Wartelisten werden immer länger

Auch wenn der Verein wieder Kurse anbietet: Trainer Simon Kunz ist besorgt. Die Wartelisten seien überlang. „100 Kinder sind in Lauerstellung, 200 sind gar nicht versorgt“, bedauert er. Dass die Zahl der Nichtschwimmer immer größer wird, liegt aus Sicht des Schwimmtrainers aber nicht nur an Corona. Kunz, seit fast 25 Jahren Schwimmtrainer, sieht den Stellenwert von Schwimmkursen seit Jahren sinken.
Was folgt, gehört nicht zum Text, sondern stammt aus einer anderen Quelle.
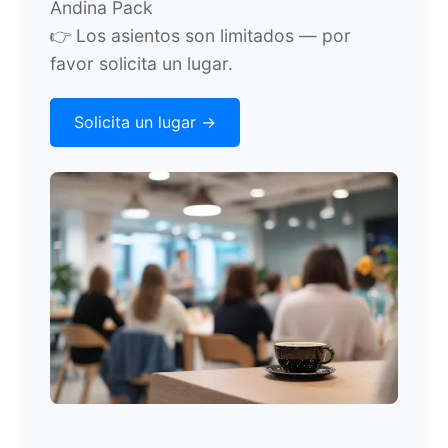
Andina Pack
👉
Los asientos son limitados — por
favor solicita un lugar.
Solicita un lugar ->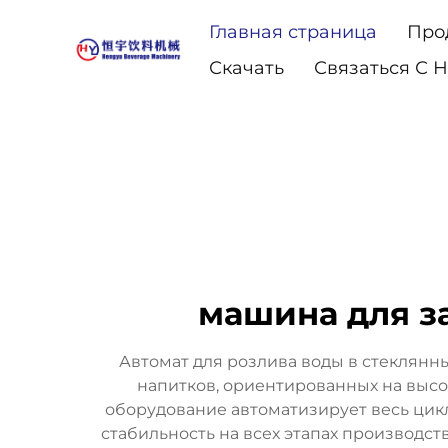
Главная страница
Про
Скачать
Связаться С 
машина для з
Автомат для розлива воды в стеклянн
напитков, ориентированных на высо
оборудование автоматизирует весь цик
стабильность на всех этапах производс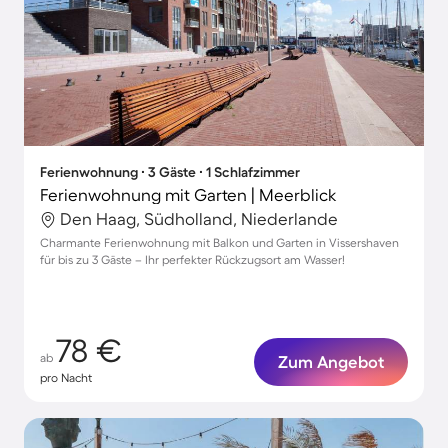
Ferienwohnung ∙ 3 Gäste ∙ 1 Schlafzimmer
Ferienwohnung mit Garten | Meerblick
Den Haag, Südholland, Niederlande
Charmante Ferienwohnung mit Balkon und Garten in Vissershaven
für bis zu 3 Gäste – Ihr perfekter Rückzugsort am Wasser!
78 €
ab
Zum Angebot
pro Nacht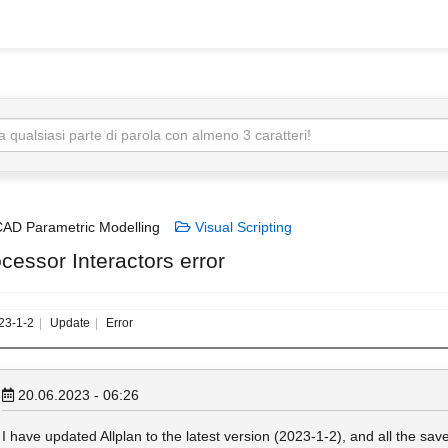
AD Parametric Modelling
Visual Scripting
cessor Interactors error
23-1-2
Update
Error
20.06.2023 - 06:26
I have updated Allplan to the latest version (2023-1-2), and all the s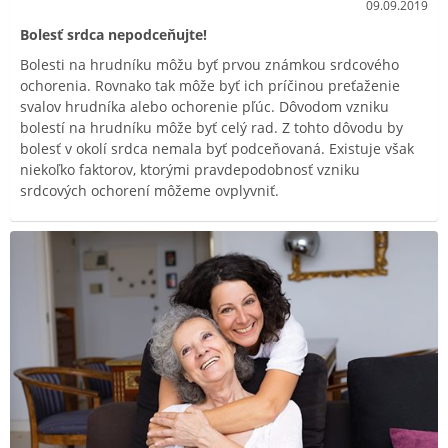
09.09.2019
Bolesť srdca nepodceňujte!
Bolesti na hrudníku môžu byť prvou známkou srdcového
ochorenia. Rovnako tak môže byť ich príčinou preťaženie
svalov hrudníka alebo ochorenie pľúc. Dôvodom vzniku
bolestí na hrudníku môže byť celý rad. Z tohto dôvodu by
bolesť v okolí srdca nemala byť podceňovaná. Existuje však
niekoľko faktorov, ktorými pravdepodobnosť vzniku
srdcových ochorení môžeme ovplyvniť.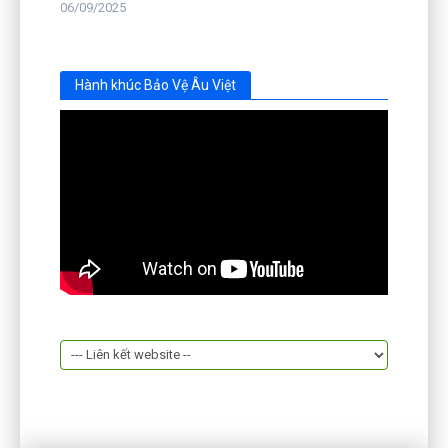
06/09/2025
Hành khúc Bảo Vệ Âu Việt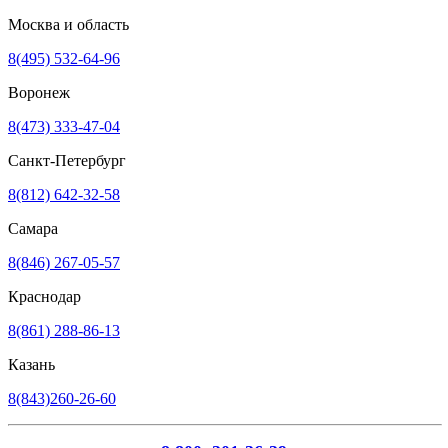
Москва и область
8(495) 532-64-96
Воронеж
8(473) 333-47-04
Санкт-Петербург
8(812) 642-32-58
Самара
8(846) 267-05-57
Краснодар
8(861) 288-86-13
Казань
8(843)260-26-60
Im Schul-Schwimmunterricht hätten früher stets zwei Lehrkräfte zusammen unterrichtet, mittlerweile sei es häufig nur noch eine. „Als einzelne Person kann man aber inhaltlich nichts mehr vermitteln“, sagt Kunz. An diesem Punkt setzt das seit Oktober 2015 in Ludwigsburg laufende Projekt Schwimmfix an Grundschulen an, bei dem der SVL mit der Stadt, dem Landesinstitut für Schulsport, Schulkunst und Schulmusik (LIS) und der Pädagogischen Hochschule Ludwigsburg kooperiert. Dabei bekommen Schullehrer qualifizierte Schwimmlehrer zur Seite gestellt, sodass die Kinder in zwei Gruppen unterrichtet werden können. Doch wegen Corona liegt das Projekt derzeit flach.
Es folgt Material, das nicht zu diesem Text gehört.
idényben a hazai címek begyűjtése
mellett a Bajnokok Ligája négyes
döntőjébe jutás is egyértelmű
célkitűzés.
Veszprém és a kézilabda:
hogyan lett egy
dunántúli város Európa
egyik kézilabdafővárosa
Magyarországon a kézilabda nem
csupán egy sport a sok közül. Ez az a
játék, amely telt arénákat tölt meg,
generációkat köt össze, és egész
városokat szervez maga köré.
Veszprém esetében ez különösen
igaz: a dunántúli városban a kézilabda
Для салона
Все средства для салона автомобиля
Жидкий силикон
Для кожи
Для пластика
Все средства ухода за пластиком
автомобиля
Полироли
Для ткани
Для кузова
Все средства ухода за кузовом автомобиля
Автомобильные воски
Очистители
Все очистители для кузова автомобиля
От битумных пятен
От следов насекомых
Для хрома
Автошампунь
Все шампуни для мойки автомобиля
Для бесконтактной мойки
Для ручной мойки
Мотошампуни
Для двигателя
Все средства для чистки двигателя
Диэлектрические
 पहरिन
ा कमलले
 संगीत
Den Ergebnissen einer Umfrage zufolge, die das Kultusministerium 2019 vorstellte, ist die Stadt mit dem Projekt auf einem guten Weg: Demnach ist die Wahrscheinlichkeit, dass Schüler am Ende der Grundschule schwimmen können, höher, wenn sie von dafür qualifizierten Lehrkräften wie Schwimmtrainern unterrichtet werden. Einer Aussage der Kultusministerin Susanne Eisenmann (CDU) im Jahr 2019 zufolge ist der Fokus auf eine größere Aufmerksamkeit für die Bedeutung des Schwimmens gesetzt.
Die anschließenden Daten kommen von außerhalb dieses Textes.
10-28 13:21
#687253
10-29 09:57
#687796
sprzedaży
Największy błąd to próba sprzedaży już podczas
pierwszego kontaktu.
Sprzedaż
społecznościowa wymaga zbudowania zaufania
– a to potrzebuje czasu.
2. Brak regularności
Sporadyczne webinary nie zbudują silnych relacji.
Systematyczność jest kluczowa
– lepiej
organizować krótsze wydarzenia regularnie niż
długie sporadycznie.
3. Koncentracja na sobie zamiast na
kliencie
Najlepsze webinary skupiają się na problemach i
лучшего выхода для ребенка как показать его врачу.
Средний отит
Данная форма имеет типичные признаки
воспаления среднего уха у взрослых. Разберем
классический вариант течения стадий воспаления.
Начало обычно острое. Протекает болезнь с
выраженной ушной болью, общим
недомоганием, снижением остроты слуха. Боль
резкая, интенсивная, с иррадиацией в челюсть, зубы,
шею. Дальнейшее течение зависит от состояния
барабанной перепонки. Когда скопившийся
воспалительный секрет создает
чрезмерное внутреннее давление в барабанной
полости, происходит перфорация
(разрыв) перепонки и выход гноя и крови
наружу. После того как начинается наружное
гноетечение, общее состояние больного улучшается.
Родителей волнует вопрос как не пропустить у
Eisenmann: Schulen sind zuständig fürs Üben

Damals sagte Eisenmann aber auch, dass die Schule lediglich dafür zuständig sei, Schwimmen zu üben. Beim Thema Schwimmenlernen liege es hingegen an den Eltern, die Angebote der Schwimmvereine und der DLRG zu nutzen. Solange es keine freien Plätze in Schwimmkursen gibt, bleibt dies aber schwierig. Bei den Stadtwerken hofft man deshalb auf eine Lockerung der Corona-Regeln.

Ursula Jung von der DLRG ruft Kommunen und Badbetreiber auf, Bäder nicht zu schließen. Immerhin: In Ludwigsburg sind das Freibad Hoheneck und das Campusbad (für Schul- und Vereinssport), in Kornwestheim ist das Alfred-Kercher-Bad geöffnet. Am 1. Oktober soll das Ludwigsburger Stadionbad dazu kommen – sofern es die Infizierten-Statistik zulässt.